◆ **To do**
**A.** In the concert review, what is the title of the one new song Maxwell performed?
**B.** Repeat word for word the part of the concert review starting at "As a recording" and ending at "and a kiss.".

◆ **Exercise text**
As a recording artist, Maxwell sometimes disappoints. His debut, “Maxwell’s Urban Hang Suite,” showed promise, but the follow-up, “Embrya,” is a sleepy atmospheric collection of indistinguishable bass-driven grooves. In contrast, his live performance is tight and focused. And he is as skillful with hip swivels as he is at employing that surprisingly strong and steady falsetto.

An energetic crowd-pleaser, Maxwell often stopped to talk to the audience, and at one point invited someone sitting in the very back to move to the front row. He also graciously greeted women at the edge of the stage with a hug and a kiss.

Maxwell is best at creating mood, whether it’s the psychedelic dance-hall sound of “Gravity: Pushing to Pull,” the ethereal charm of “This Woman’s Work” or the sunny groove of the one new song he performed, “Get to Know.” He’s not the future of soul, as fans and some critics claim, but an eye-catching, ear-candy footnote.

Maxwell is also not your typical R&B bad boy lover in the mold of R. Kelly or K-Ci from K-Ci & JoJo. A sensitive nouveau-soul “new man,” Maxwell celebrates monogamy on last year’s single “Matrimony: Maybe You,” which makes him an ideal sex symbol for the Age of AIDS. Ever the nice guy, he is even completely respectful when making a come-on. Last night he sang, “We can do a little sumthin’ sumthin’.” But quickly added: “Only if it’s cool.”

◆ **Stored data**
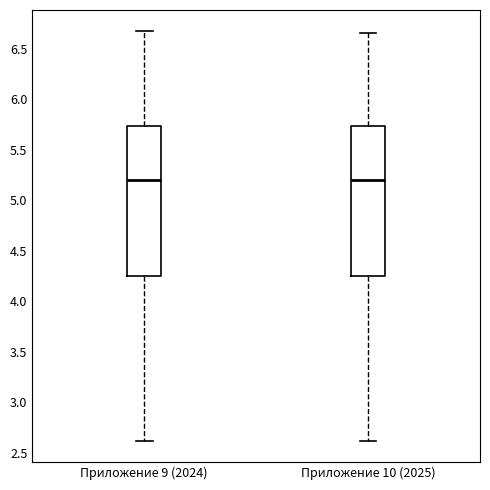

Reading left to right, transcribe this box plot: for each box, give where its median line is, the range the box spans, and where its two whiskers end, as read against the y-axis. The values are not printed on the chart, so give them approximately, as read against the axis.

Приложение 9 (2024): median 5.20, box 4.25 to 5.75, whiskers 2.60 to 6.70
Приложение 10 (2025): median 5.20, box 4.25 to 5.75, whiskers 2.60 to 6.65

◆ **Responses to the tasks**
**A.** "Get to Know."

**B.**
As a recording artist, Maxwell sometimes disappoints. His debut, “Maxwell’s Urban Hang Suite,” showed promise, but the follow-up, “Embrya,” is a sleepy atmospheric collection of indistinguishable bass-driven grooves. In contrast, his live performance is tight and focused. And he is as skillful with hip swivels as he is at employing that surprisingly strong and steady falsetto.

An energetic crowd-pleaser, Maxwell often stopped to talk to the audience, and at one point invited someone sitting in the very back to move to the front row. He also graciously greeted women at the edge of the stage with a hug and a kiss.